Museums Bring Out New Feelings and History

We each visit a museum of African American history, and tell what it means to us. Guy goes to the George Washington Carver Museum in Tuskegee and Amy to the National Museum of African American History and Culture in Washington.  

By Guy Trammell Jr.

Visiting museums is an exciting part of life for me. I enjoy exploring history, and it’s the museums that bring out aspects that could easily be missed.

The Slavery and Civil Rights Museum in Selma, with Sister Yomi as curator, is a great example of that. Sister Yomi enters the character of historic figures and interprets the history through their lives. I have visited museums throughout the southern U.S. and other areas of the country, including the Smithsonian in D.C. The Jimmy Carter Center in Atlanta and Hitsville in Detroit, the birthplace of Motown Records, both stand out as extraordinary examples of interpreting history.

However, my very favorite museum and the one that has the most meaning for me is right here in Tuskegee. The George Washington Carver Museum, which is part of the Tuskegee Institute National Historic Site, is one of the first museums I ever visited. It made a major impression on me as an elementary school student. The displays of all the vegetables and fruits Carver experimented with, along with the hundreds of products he invented from the peanut, amazed me. I looked in wonder at his laboratory, the automobile part he created from the peanut, and his numerous publications.

My interest in science caused me to wonder how so much knowledge and inventiveness could come from one person.

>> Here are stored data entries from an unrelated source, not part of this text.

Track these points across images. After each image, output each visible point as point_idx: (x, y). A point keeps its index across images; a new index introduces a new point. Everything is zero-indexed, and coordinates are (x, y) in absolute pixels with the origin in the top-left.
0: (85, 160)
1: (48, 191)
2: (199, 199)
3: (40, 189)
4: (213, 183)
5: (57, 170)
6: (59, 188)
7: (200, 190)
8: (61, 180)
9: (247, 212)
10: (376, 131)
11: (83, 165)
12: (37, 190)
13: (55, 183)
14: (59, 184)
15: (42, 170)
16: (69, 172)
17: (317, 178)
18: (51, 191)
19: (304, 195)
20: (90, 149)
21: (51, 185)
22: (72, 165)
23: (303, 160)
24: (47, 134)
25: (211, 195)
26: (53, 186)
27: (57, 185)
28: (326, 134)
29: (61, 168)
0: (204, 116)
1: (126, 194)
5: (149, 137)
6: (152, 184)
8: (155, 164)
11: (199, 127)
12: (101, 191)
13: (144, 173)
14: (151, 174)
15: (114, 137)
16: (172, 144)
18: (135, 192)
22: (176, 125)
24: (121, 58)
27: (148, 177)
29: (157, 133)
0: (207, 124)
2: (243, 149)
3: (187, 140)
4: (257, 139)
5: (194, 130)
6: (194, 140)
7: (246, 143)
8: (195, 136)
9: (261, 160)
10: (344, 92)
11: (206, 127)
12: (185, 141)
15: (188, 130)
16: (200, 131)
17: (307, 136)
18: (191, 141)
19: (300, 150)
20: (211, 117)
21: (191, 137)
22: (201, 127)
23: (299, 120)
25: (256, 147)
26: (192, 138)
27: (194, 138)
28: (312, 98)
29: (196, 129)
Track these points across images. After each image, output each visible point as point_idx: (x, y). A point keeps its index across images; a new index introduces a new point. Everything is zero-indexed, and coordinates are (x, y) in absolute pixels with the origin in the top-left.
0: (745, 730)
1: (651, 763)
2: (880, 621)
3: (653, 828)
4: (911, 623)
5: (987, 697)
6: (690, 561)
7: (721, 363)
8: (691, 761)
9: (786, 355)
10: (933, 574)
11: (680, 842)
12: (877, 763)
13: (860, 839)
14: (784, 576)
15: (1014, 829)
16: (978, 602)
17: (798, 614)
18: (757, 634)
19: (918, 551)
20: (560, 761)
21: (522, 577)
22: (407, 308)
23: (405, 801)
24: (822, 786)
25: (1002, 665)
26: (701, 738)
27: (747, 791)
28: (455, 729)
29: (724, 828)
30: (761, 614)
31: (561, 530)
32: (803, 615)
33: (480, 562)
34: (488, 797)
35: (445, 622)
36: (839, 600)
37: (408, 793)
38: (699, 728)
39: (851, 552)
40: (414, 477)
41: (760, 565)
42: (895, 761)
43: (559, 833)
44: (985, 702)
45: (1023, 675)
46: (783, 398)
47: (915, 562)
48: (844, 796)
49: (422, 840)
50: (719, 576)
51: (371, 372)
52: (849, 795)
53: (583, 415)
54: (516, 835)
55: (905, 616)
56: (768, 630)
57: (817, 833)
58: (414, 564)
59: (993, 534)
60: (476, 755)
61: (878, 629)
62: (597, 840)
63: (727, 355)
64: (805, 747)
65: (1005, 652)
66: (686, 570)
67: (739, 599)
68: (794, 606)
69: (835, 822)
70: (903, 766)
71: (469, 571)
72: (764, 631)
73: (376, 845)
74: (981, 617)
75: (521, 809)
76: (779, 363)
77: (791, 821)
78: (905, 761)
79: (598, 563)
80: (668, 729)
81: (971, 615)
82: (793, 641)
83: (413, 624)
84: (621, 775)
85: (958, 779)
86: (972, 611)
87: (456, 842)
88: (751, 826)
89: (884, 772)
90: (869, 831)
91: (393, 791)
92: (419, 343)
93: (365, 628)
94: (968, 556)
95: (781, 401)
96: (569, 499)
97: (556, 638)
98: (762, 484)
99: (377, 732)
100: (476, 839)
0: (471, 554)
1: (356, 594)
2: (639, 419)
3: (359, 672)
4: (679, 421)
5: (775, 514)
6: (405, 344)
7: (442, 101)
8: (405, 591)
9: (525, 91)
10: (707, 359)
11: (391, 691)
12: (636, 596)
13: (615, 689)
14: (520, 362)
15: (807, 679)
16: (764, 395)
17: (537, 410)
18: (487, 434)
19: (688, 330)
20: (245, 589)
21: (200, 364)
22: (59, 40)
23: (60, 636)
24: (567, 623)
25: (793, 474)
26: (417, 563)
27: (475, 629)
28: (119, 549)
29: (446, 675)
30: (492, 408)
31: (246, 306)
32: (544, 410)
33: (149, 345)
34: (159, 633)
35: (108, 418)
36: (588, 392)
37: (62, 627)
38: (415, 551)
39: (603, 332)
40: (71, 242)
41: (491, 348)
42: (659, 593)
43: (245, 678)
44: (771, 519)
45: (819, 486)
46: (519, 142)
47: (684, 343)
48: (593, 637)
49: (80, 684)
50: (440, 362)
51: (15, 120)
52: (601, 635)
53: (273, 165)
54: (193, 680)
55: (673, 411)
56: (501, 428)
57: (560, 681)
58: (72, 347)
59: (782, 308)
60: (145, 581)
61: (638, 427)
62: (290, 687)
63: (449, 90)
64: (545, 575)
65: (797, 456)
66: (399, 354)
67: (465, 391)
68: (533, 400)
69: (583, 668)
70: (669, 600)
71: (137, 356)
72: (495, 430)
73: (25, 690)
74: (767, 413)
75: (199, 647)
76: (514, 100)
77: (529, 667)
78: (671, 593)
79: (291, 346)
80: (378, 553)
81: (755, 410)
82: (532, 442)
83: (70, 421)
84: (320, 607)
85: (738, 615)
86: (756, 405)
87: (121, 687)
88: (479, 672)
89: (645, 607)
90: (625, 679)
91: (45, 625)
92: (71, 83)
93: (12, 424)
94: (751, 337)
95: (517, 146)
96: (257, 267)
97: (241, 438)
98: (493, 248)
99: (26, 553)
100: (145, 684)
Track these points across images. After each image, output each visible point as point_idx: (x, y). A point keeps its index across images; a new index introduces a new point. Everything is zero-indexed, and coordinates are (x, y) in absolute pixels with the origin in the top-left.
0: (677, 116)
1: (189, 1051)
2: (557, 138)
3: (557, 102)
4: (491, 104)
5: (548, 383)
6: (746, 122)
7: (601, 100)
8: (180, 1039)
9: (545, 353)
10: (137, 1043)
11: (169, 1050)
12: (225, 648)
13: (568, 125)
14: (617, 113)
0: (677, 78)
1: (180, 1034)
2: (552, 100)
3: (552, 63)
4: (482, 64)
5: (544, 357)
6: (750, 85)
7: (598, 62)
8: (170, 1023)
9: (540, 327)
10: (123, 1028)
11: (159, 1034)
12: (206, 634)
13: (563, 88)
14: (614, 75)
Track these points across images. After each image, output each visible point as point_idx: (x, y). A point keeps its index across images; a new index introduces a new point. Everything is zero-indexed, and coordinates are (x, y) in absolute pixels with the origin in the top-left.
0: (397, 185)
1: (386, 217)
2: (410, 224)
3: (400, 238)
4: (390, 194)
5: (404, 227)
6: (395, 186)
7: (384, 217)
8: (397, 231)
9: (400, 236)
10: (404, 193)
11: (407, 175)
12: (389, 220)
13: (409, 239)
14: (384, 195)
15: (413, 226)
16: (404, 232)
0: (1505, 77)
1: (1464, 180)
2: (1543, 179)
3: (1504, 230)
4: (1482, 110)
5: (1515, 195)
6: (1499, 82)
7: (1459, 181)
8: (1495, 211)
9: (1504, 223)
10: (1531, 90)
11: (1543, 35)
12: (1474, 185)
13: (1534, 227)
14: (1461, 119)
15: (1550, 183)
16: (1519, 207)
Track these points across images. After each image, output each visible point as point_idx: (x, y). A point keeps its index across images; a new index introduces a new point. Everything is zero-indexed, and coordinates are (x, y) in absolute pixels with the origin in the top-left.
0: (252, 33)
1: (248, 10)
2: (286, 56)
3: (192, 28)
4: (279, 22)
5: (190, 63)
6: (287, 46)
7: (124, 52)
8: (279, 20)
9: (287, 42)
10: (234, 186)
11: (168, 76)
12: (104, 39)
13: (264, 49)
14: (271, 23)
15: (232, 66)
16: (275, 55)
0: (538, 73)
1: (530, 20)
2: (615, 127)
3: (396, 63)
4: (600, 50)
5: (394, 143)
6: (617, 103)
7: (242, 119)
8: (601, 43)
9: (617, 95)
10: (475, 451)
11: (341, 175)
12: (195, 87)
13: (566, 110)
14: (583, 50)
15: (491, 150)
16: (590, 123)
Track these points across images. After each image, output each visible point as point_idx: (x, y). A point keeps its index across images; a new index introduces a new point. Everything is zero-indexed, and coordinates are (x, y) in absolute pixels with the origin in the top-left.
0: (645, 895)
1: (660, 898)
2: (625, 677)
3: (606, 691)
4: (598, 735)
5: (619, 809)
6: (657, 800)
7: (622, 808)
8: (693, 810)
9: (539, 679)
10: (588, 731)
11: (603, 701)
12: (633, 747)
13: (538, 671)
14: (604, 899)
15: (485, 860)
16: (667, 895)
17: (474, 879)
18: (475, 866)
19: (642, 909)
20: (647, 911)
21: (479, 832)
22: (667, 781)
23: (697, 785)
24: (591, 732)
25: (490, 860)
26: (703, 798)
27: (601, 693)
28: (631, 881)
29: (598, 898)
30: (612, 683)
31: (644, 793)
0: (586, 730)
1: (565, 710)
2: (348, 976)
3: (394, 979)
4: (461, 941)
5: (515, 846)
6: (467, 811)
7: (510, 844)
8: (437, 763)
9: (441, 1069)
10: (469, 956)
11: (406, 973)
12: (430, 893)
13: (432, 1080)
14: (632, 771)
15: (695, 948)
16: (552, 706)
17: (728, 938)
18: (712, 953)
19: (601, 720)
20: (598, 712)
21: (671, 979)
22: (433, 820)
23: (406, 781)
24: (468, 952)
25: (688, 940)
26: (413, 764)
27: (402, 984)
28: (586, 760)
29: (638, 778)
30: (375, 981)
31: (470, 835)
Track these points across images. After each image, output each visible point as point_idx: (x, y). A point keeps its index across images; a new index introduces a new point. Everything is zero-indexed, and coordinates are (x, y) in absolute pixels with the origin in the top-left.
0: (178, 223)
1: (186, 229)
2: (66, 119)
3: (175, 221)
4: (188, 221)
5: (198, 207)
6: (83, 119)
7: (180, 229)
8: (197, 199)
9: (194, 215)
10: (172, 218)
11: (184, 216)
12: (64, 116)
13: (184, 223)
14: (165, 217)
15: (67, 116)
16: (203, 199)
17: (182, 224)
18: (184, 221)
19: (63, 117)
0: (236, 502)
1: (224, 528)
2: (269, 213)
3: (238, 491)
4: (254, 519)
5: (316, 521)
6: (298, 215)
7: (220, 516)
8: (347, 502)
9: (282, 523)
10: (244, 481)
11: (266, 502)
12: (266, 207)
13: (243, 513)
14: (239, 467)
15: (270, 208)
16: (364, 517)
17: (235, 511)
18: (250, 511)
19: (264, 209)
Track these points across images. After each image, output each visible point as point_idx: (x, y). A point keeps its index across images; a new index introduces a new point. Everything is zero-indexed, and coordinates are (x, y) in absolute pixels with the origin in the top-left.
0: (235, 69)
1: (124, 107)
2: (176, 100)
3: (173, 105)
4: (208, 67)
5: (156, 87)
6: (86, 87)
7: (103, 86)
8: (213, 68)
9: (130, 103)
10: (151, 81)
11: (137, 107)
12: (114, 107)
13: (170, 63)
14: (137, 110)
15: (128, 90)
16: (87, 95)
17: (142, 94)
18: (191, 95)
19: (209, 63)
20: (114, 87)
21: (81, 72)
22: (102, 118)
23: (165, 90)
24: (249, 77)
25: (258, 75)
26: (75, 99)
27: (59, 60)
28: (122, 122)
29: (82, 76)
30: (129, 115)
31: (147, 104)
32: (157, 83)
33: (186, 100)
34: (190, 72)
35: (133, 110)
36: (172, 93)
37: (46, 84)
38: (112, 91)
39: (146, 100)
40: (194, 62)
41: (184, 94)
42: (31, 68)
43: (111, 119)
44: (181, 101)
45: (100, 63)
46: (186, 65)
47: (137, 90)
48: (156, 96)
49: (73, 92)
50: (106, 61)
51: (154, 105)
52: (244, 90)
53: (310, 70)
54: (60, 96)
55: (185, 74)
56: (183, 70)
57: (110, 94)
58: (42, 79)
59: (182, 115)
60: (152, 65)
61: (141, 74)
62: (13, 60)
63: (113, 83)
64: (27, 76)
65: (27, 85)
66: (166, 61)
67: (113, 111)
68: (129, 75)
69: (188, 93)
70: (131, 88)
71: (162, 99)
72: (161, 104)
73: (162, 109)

My fascination increased when I saw the art and the crafts he created. I viewed his painting, and saw the colors he created from the clay soil I played in every day. Then I saw his needlework, the crochet and knit art he created at the same time he was teaching school, managing the campus farm, developing the campus landscape of flowers, trees and shrubbery, creating more inventions, and exploring science. The experience was simply amazing.

On top of that, the early Carver Museum had dioramas. These were scenes from the world’s history, with miniature figures of people, animals, trees and buildings depicting a particular time and location. It was like traveling around the world and back in time, viewing the great civilizations. I loved toys, of course, but these miniatures were teaching me history.

Later I learned that the building housing the museum was once the campus laundry. This was appropriate, I learned, because Carver did laundry to pay his way through school. The more I have learned through the years about this incredible scientist, artist and human being, the more I have grown to appreciate the museum and the things I am still learning when I visit.

By Amy Miller

In the fall of 2016, the Smithsonian’s National Museum of African American History and Culture officially opened in Washington DC, the only national museum devoted exclusively to African American life, art, history and culture. The opening ceremony was simulcast into the Portsmouth Public Library where, gathered together, was a group that included the most people of color I had been part of in the Maine/New Hampshire Seacoast area.

Two years later I was lucky enough to get tickets to this museum, a crown set on the corner of the National Mall in the shadow of the Washington Monument. Here too I entered a museum where I was surrounded by more people who were not white — as in more African Americans– than I had ever experienced in a museum in the United States.

The museum celebrates African American pioneers and highlights the successes of African Americans at the same time it takes us through the economics and brutality of slavery that is our shared history. Walking through the museum in the company of so many people whose experiences with race are different from my own was as powerful, perhaps, as the exhibits I saw.

I loved seeing a plane of the Tuskegee Airmen flying above the crowds, and feeling that I had some small connection to those heroic pilots through my friends in Tuskegee. I was moved by seeing Nat Turner’s bible, and horrified by the small shackles that must have been used on children and the auction blocks that once held people who were put up for bid.

The most emotional moment for me was in a quiet room with the original casket of Emmett Till. Till was beaten to death in 1955 at the age of 14 for whistling at a white woman in Mississippi. His mother decided his coffin should be open so the world could see her son’s mangled body, the result of racism. His remains have been reburied and the original casket sits in the museum. I stood before the velvet barrier while tears streamed down the face of an African American man beside me. It was not my moment to share, but nonetheless I was there, a witness to a kind pain that will never be fully mine.

The Washington museum has a contemplation room so people can sit with their feelings after they pass by the exhibits of tragedy and achievement. I wondered what it would be like if there were also a “connection room,” a place where people passing through the museum,– people who might not normally come together — could talk.

In his speech at the museum’s opening ceremony in 2016, President Barack Obama said, “Hopefully this museum can help us talk to each other. And more importantly, listen to each other. And most importantly, see each other.”

That same fall, South Berwick approached Tuskegee about becoming sister cities. We quoted Obama in our letter to Mayor Haygood and other leaders. We said our mission was precisely this: to better talk to each other and listen to each other.

Perhaps our Sister City relationship is our form of a “connection room.” Maybe this column can be another form of connection room.

President George W. Bush had set the stage more than a decade before the National African American museum opened to ensure the newest Smithsonian institution was on the National Mall, in a place of prominence.

“A great nation does not hide its history,” he said at the museum’s opening. “It faces its flaws, and corrects them.”